■ **The problem**:
Which lines in the items below contain the word "política"? Return each of those lines in full.

[Recorded data]
● ● ● ● ●

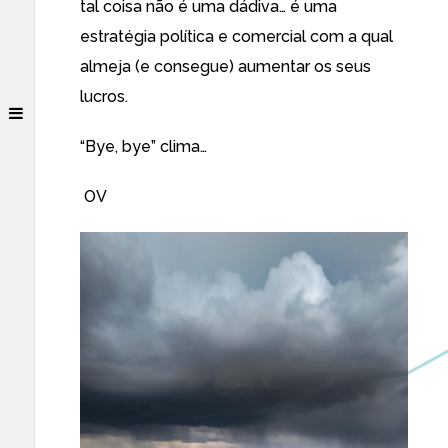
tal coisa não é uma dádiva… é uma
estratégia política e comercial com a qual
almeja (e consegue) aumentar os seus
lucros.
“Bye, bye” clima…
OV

● ● ● ● ●

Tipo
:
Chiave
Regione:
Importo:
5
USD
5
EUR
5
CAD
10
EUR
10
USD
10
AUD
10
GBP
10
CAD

● ● ● ● ●

■ **Exercise response**:
estratégia política e comercial com a qual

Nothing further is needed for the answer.